9.3.2   Confidence interval for mean, known σ

If the population standard deviation is known, the standard error can be found exactly. A 95% confidence interval is the sample mean ± twice this. (Or more exactly, 1.96 times the standard error.)

9.3.3   Confidence level

A simulation shows that 95% confidence intervals are random — they vary from sample to sample. About 95% of samples give confidence intervals that include the true parameter.

9.3.4   Confidence level if σ is replaced by s

In practice, the population standard deviation is usually unknown. If the population SD is simply replaced by its sample equivalent, the interval estimate has a lower confidence level than 95%.

9.3.5   Confidence interval for mean, unknown σ

To get a 95% confidence level, a t-value from tables must replace the constant 1.96.

9.3.6   Properties of 95% confidence interval

A simulation demonstrates that the resulting 95% confidence intervals have probability 0.95 of including the population mean.

9.3.7   Examples

Some examples of 95% confidence intervals for population means are given and interpreted.

9.4   Estimating proportions

9.4.1   General framework for estimation

The methodology for describing the accuracy of a sample mean using standard errors and confidence intervals can also be used for other parameter estimates.

9.4.2   Estimating a proportion

A sample proportion estimates the corresponding population proportion, π. There is likely to be an error in this estimate and these errors have a distribution.

9.4.3   Error distribution

The estimation errors have a type of binomial distribution that is scaled to have mean zero. Its standard deviation is the standard error of the proportion.

9.4.4   Normal approximation to error distribution

If the sample size is high enough, the error distribution is approximately normal. This page gives a few examples for which the error distribution is found.

9.4.5   Confidence interval for proportion

A 95% confidence interval for a population proportion is the sample proportion ± twice its standard deviation. Its confidence level is only approximately 95% and guidelines are given for the minimum sample size.

9.4.6   Properties of 95% CI for proportion

If samples are repeatedly taken, about 95% of them result in 95% confidence intervals that include the population proportion. Guidelines are given for the minimum sample size to make the confidence level close to 95%.

9.4.7   Confidence interval examples

95% confidence intervals for proportions are found and interpreted for several data sets.

9.5   More about estimation

9.5.1   Margin of error

The margin of error for a survey is related to a confidence interval. It is close to a 95% CI when p is 0.5, but underestimates the accuracy of small or large sample proportions.

9.5.2   Sample size for estimating mean

Given a target width for a 95% confidence interval, it is possible to determine the necessary sample size to achieve this accuracy.

9.5.3   Sample size for estimating proportion

In a similar way, given a target width for a 95% confidence interval for a proportion, it is possible to determine the necessary sample size.

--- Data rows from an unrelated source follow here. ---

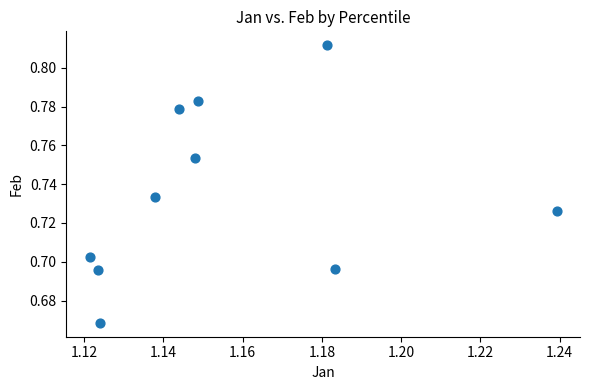

What is the average X value?

1.2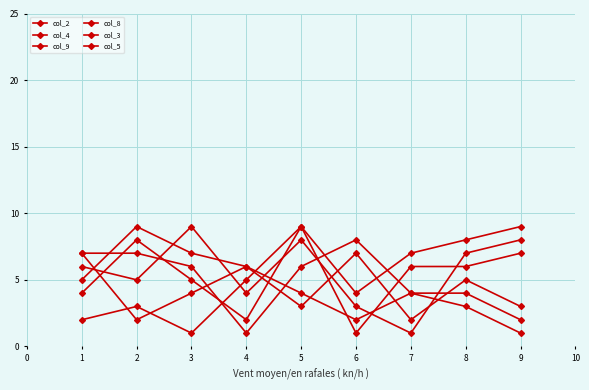

Where is the first local minimum for col_5?

4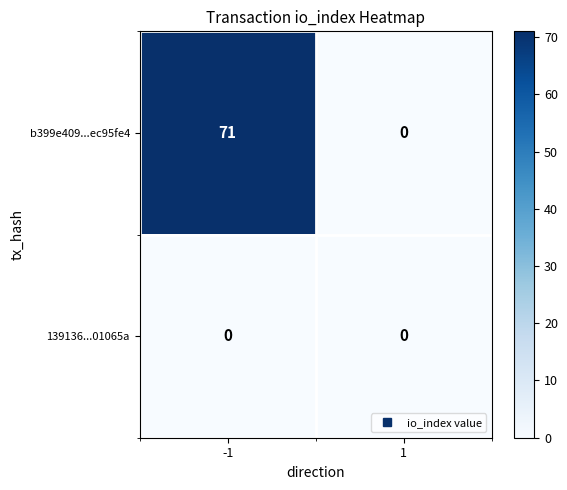

Rank the series at -1 from highest to lowest value.

b399e409...ec95fe4, 139136...01065a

9.5.4   Other confidence levels

All earlier confidence intervals had 95% confidence level. Replacing 1.96 (or 2) with other values gives interval estimates with different confidence levels.

9.6   Simulation & bootstrap (advanced)

9.6.1   Need for simulation

Formulae exist for the standard errors of many common estimators. If such a formula is not available, a different approach is needed.

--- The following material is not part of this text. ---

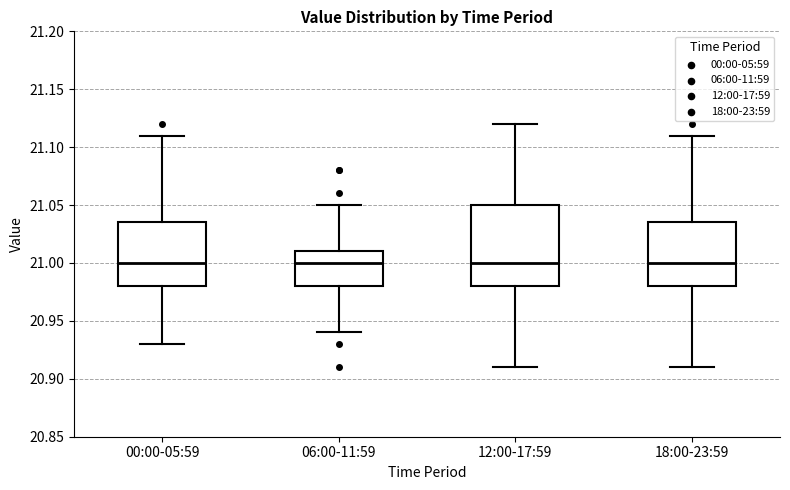

Reading left to right, transcribe this box plot: for each box, give where its median line is, the range the box spans, and where its two whiskers end, as read against the y-axis. The values are not printed on the chart, so give them approximately, as read against the axis.

00:00-05:59: median 21.000, box 20.980 to 21.035, whiskers 20.930 to 21.110
06:00-11:59: median 21.000, box 20.980 to 21.010, whiskers 20.940 to 21.050
12:00-17:59: median 21.000, box 20.980 to 21.050, whiskers 20.910 to 21.120
18:00-23:59: median 21.000, box 20.980 to 21.035, whiskers 20.910 to 21.110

9.6.2   Error distribution by simulation

If a formula for the standard error cannot be found, a simulation can often be used to find the error distribution.

9.6.3   Simulations with normal distns

An example is shown where a simulation provides the error distribution and standard error for an upper quartile.

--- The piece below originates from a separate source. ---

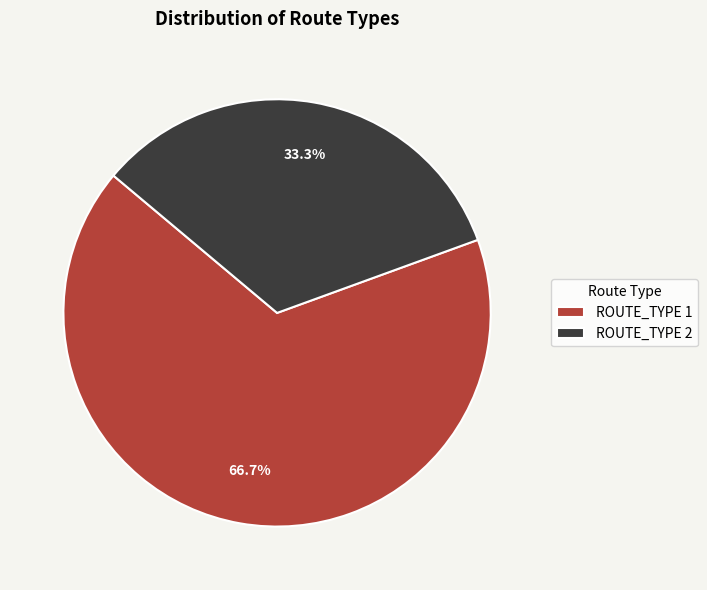

To the nearest percent, what percentage of the pie is ROUTE_TYPE 1?

67%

9.6.4   Bootstrap error distribution

If the population distribution does not seem to be normal, simulations can be based on samples with replacement from the actual data.

9.6.5   Standard error of correlation

Bootstrap samples can also be used to generate an approximate error distribution (and standard error) for many types of estimator. Their use to find the standard error of a correlation coefficient is described.